El “mundo mágico”, o séase el Ecuador actual, no es calificativo mío… si no del mismísimo man, referido a que “solamente los ciegos de espíritu y los miopes mentales no pueden ver el crecimiento del país”. Asegurando que ha crecido el Producto Interno Bruto. Ha aumentado la inversión extranjera. Y la inflación anual es la más baja de Latinoamérica. ¡La bonanza se desborda por doquier!
Los econometristas (entre los cuales me declaro totalmente fuera de foco, gracias a Dios) opinan otra cosa.
Por ejemplo, se preguntan: ¿Dónde está la inversión extranjera?
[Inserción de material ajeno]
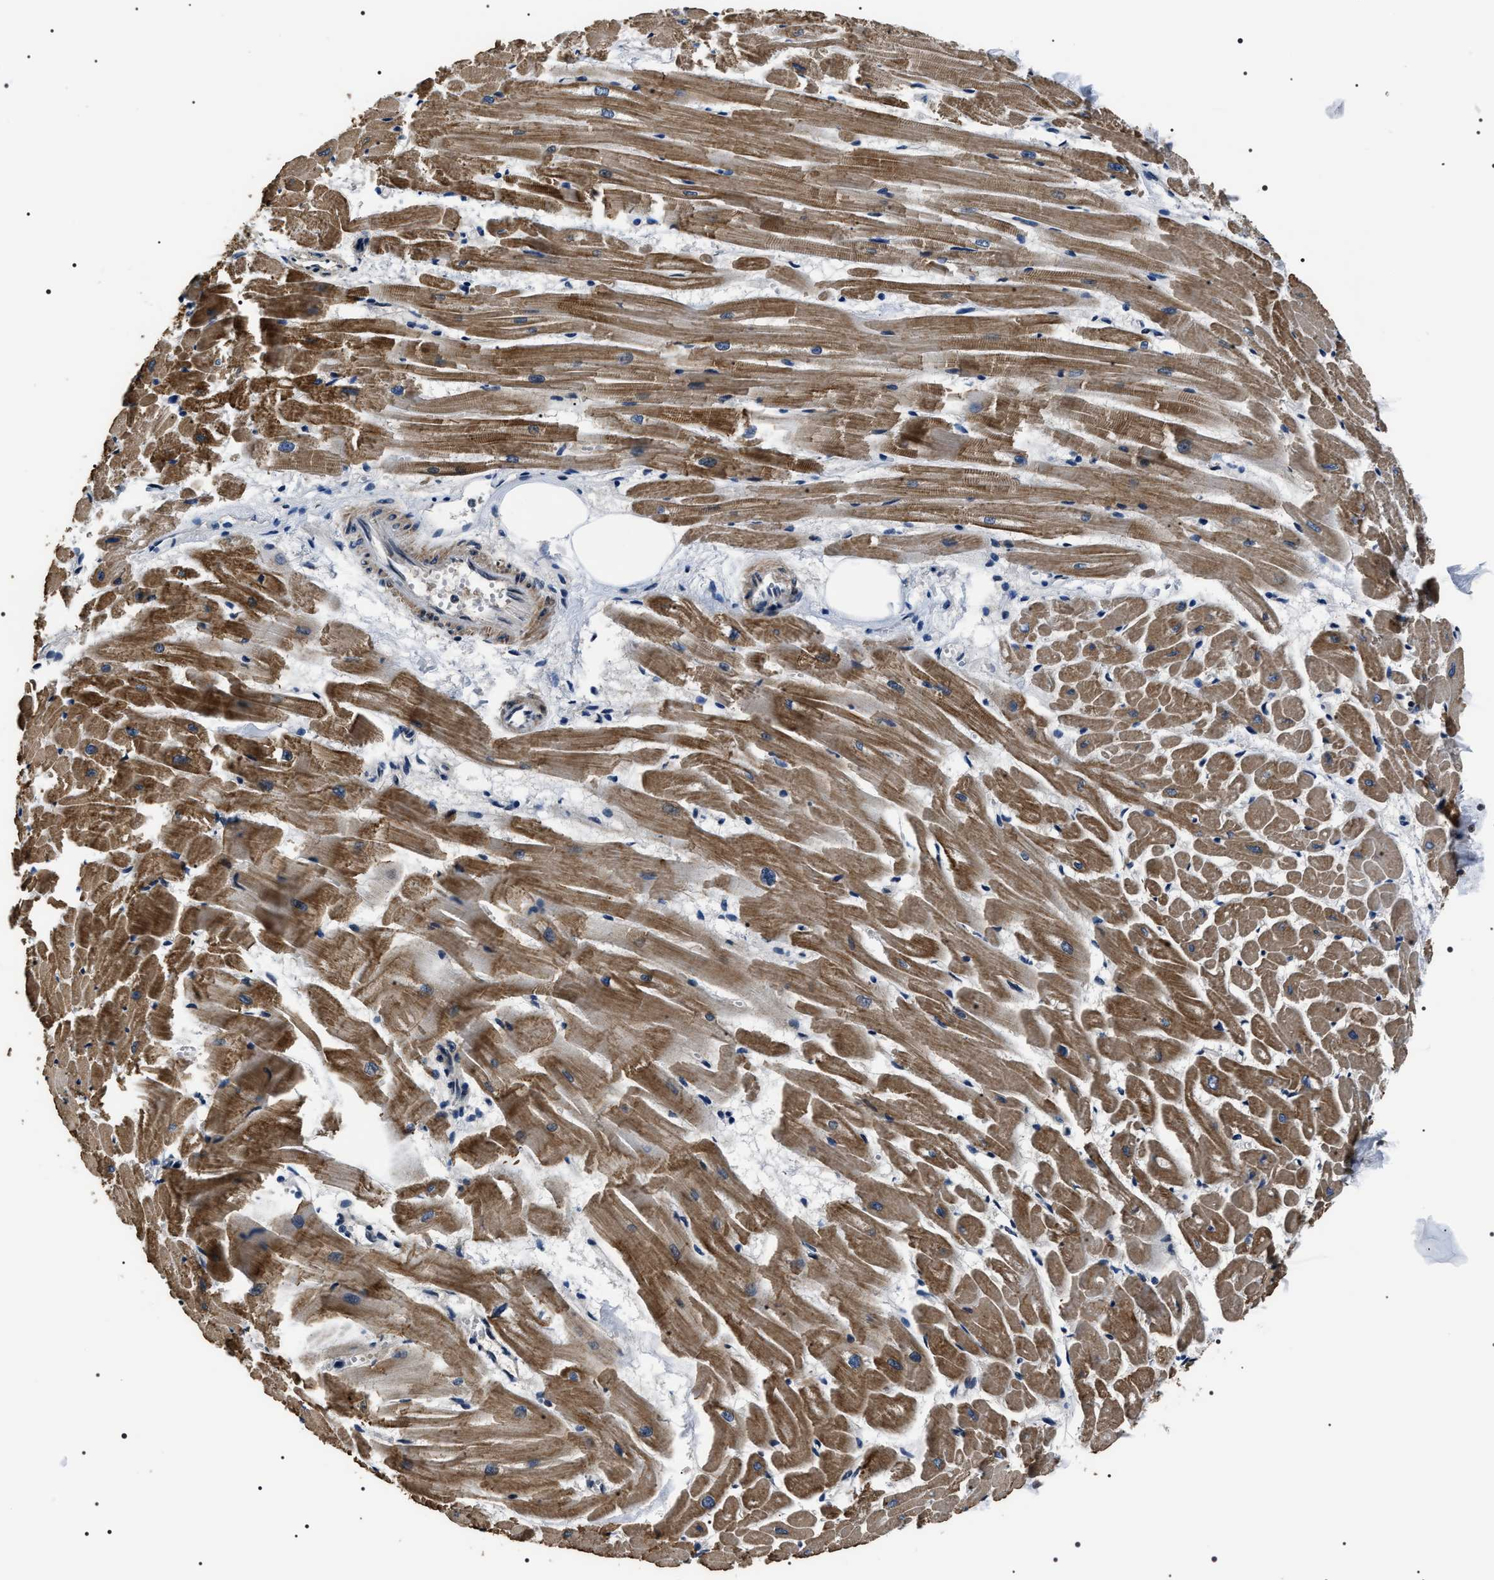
{"staining": {"intensity": "moderate", "quantity": ">75%", "location": "cytoplasmic/membranous"}, "tissue": "heart muscle", "cell_type": "Cardiomyocytes", "image_type": "normal", "snomed": [{"axis": "morphology", "description": "Normal tissue, NOS"}, {"axis": "topography", "description": "Heart"}], "caption": "The micrograph exhibits a brown stain indicating the presence of a protein in the cytoplasmic/membranous of cardiomyocytes in heart muscle. (Stains: DAB (3,3'-diaminobenzidine) in brown, nuclei in blue, Microscopy: brightfield microscopy at high magnification).", "gene": "SIPA1", "patient": {"sex": "female", "age": 19}}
Por el contrario, según fuentes confiables que puedo citar con juramento si me llevan frente a un juez, en los últimos días de diciembre salieron de las cuentas bancarias alrededor de 15.000 millones de cholo-dólares… rumbo a bancos del exterior, especialmente de gringolandia… dizque “por si las moscas” no se les vaya a ocurrir a los sesudos diletantes de Ciudad Alfaro aprobar una ley confiscatoria de la plata de los depositantes calificando de delito la tenencia de capitales privados… tal como lo es en Cuba y en Venezuela.
Aseguran también los profesionales no comprometidos con el régimen, que en un país dolarizado no cabe hablar de inflación, peor hacer comparaciones con otros países de monedas blandas y blandengues que por fuerza tienen que bailar al son que le tocan los dueños de las imprentas do se imprimen las monedas duras.
En esa guerra verbal de cifras, criterios y diagnósticos contrapuestos, no me atrevo a intervenir ni a favor ni en contra de los discutidores… cada cual más sabio que el otro. ¿No veis acaso la tremenda felicidad que embarga a los ecuatorianos, cuyos destinos han estado (y están) en manos de los de siempre, ah?
Pero (el infaltable), lo que sí creo tener derecho a deciros, es que conservo dos facturas de un supermercado con la lista de compras realizadas en enero y diciembre del año pasado. Exactamente los mismos productos. Todo es idéntico… menos los precios. En la primera, el valor es de 140 dólares, mientras que en la segunda es de 180 dólares, en números redondos. Son 40 dólares de diferencia: 28.5 por ciento más. ¡Esta vendría a ser la verdadera inflación! ¿O nó, amigos economistas? O es que acaso S.M. Rafico I, El Irónico, a esa cifra le corrió nomás la coma a la izquierda para justificar que en verdad estamos en el “país de las maravillas”.